In Water Mirror Echo, the journalist tells the story of actor and martial artist Bruce Lee’s rise to fame alongside the cultural history of Asian America.
You write that Lee is “perhaps the most famous person in the world about whom so little is known.” What do you mean by that?
People knew Bruce and they knew his screen presence, but they didn’t really know who he was off-screen. Bruce Lee is the picture that people have of Asian Americans, but people don’t have that picture filled in.
Lee moved between the U.S. and China throughout his life. How was he perceived in each country?
When Bruce first returns to Hong Kong after starring as Kato in the The Green Hornet, Hong Kongers receive him like a superhero, because he’s been on American TV. He’s the Asian who broke through the bamboo ceiling and kicked ass on screen. But Bruce is embarrassed about The Green Hornet because he realizes that he’s another version of the stereotypical Asian male in Hollywood. He’s basically the servant for the white hero. Southeast Asians can’t understand how internally oppressed he feels from racism in the U.S., and then on the other side, white folks see him as an Oriental, mystical, guru-type character.
The book paints a portrait of both Lee and the development of Asian American culture. How do these histories overlap?
Bruce, after coming to Seattle as an 18-year-old and living in a segregated neighborhood, begins to understand what it means to be minoritized in America. There’s a direct line from that to who he becomes, which is a global hero of the underdog. Bruce is this transcendent hero who seems above history, but that reduces him in some ways. He becomes an archetype, and Asian Americans think of him as a stereotype that they have to live into. The reality is that his story is like so many other Asian American and Pacific Islander stories. That was what I wanted to recapture by putting Bruce back in his context.

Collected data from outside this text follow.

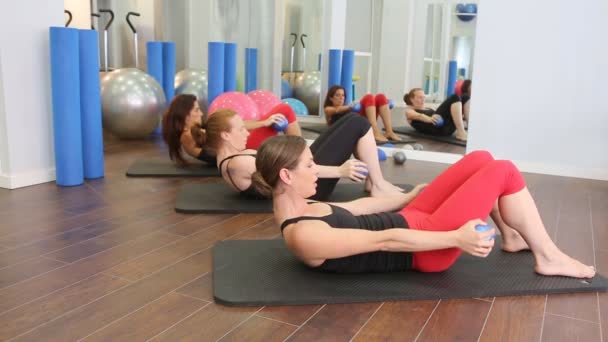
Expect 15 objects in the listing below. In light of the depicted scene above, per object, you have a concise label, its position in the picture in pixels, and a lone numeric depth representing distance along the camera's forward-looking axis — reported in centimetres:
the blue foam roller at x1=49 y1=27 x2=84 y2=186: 380
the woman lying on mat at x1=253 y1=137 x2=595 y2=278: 200
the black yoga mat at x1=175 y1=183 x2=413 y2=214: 332
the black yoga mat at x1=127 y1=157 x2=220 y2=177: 432
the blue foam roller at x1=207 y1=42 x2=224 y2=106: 589
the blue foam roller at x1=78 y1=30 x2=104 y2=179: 401
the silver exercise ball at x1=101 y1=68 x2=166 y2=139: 563
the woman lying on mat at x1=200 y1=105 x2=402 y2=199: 326
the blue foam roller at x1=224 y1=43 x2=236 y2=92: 602
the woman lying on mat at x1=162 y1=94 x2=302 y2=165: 409
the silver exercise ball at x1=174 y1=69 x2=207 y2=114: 662
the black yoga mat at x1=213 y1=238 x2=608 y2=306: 209
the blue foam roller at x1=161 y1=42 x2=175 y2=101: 654
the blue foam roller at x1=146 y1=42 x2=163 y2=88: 639
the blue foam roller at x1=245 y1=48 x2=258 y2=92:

Can you discuss the book’s title?
It came from a Taoist text that for Bruce’s whole life was a huge riddle to him. The complete line is, “Moving, be like water. Still, be like a mirror. Respond like an echo.” What my editor got me to see was that in Bruce’s response to racism, he was trying to become adaptable
like water. And then as he reaches the last years of his life, he becomes a mirror for all these fans, reflecting their hurts and traumas but also their desires and ambitions. And then for me, as part of the second generation after Bruce, everything that he’s done and said continues to echo.